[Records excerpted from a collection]
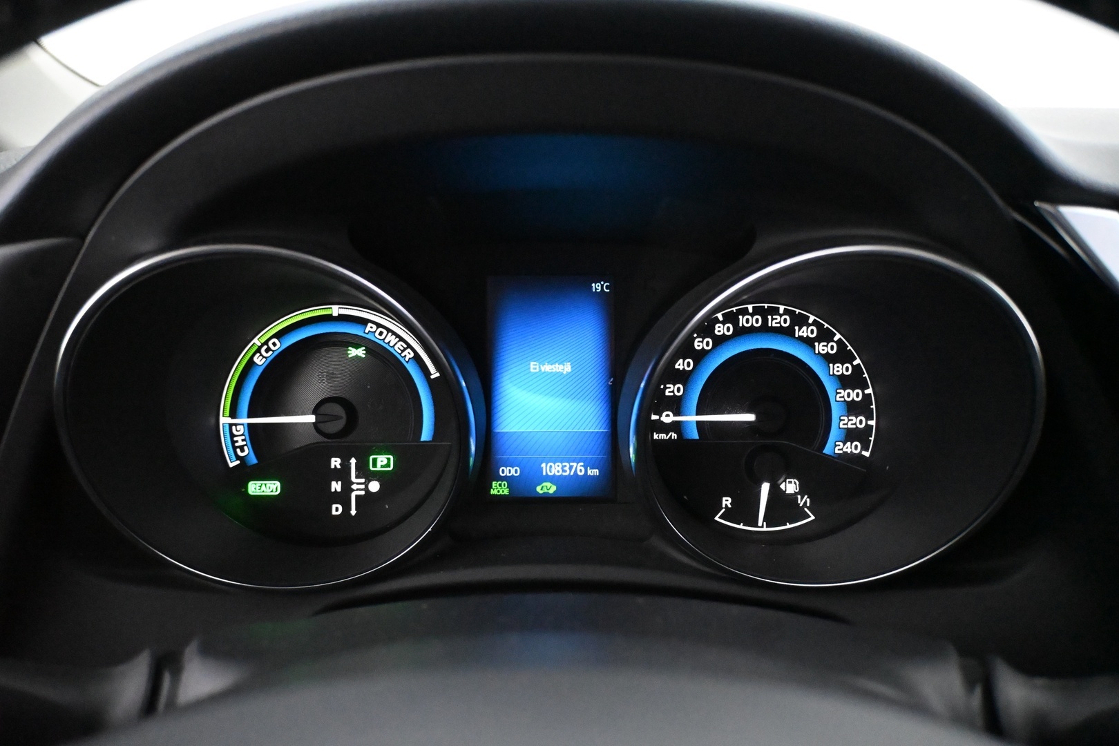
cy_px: 373
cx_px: 560
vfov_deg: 44.6
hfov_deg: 63.2
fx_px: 909
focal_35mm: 29
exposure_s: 1/60
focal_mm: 19.5
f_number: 3.8
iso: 11400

> [Job]:
Without the pictures, reproduce every record exactly as it appears above.

> [Reply]:
cy_px: 373
cx_px: 560
vfov_deg: 44.6
hfov_deg: 63.2
fx_px: 909
focal_35mm: 29
exposure_s: 1/60
focal_mm: 19.5
f_number: 3.8
iso: 11400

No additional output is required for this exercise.